BEGIN PASSAGE SHOWN
Paper ID: 875
Title: Linear Response Methods for Accurate Covariance Estimates from Mean Field Variational Bayes
Current Reviews

Submitted by Assigned_Reviewer_1

Q1: Comments to author(s). First provide a summary of the paper, and then address the following criteria: Quality, clarity, originality and significance. (For detailed reviewing guidelines, see http://nips.cc/PaperInformation/ReviewerInstructions)
The paper addresses the problem of estimating the uncertainty of model variables in a meanfield variational Bayes setting. The authors propose an extension of meanfield VB called linear response VB. The idea is to perturbate the posterior such that resulting posterior mean is unaffected and the posterior covariance estimate improves.

The authors present how to exploit linear response methods for meanfield VB and discuss how this effects various models. In experiments, the authors demonstare the effectiveness of the proposed extension which often reaches the accuracy of Gipps sampling at much lower computational cost.
END PASSAGE SHOWN
BEGIN DATASET EXTRACT
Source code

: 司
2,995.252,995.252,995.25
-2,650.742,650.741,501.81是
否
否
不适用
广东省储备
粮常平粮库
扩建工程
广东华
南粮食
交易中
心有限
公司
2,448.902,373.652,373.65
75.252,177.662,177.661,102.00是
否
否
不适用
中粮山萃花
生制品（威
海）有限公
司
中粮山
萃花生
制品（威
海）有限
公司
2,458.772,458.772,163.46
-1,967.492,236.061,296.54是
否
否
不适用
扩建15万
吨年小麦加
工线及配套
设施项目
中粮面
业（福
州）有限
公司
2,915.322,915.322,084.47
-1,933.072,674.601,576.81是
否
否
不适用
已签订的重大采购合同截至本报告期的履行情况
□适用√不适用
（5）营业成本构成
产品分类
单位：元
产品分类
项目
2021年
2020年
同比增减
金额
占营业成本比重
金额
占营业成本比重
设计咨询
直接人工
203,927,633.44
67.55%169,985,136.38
END DATASET EXTRACT
_QUESTIONS ON THE MATERIAL:_
A. In the review, why does the linear response VB approach perturb the posterior? Answer in one to three sentences.
B. Rewrite the review's paragraph that begins "The paper addresses the problem" as a short bulleted list that keeps its main facts.

_TASK-BY-TASK SOLUTIONS:_
A. The posterior is perturbed so that the resulting posterior mean stays unaffected while the posterior covariance estimate improves.

B.
- Problem: estimating the uncertainty of model variables in a mean-field variational Bayes setting.
- Proposal: an extension of mean-field VB called linear response VB.
- Idea: perturb the posterior so the posterior mean is unaffected and the posterior covariance estimate improves.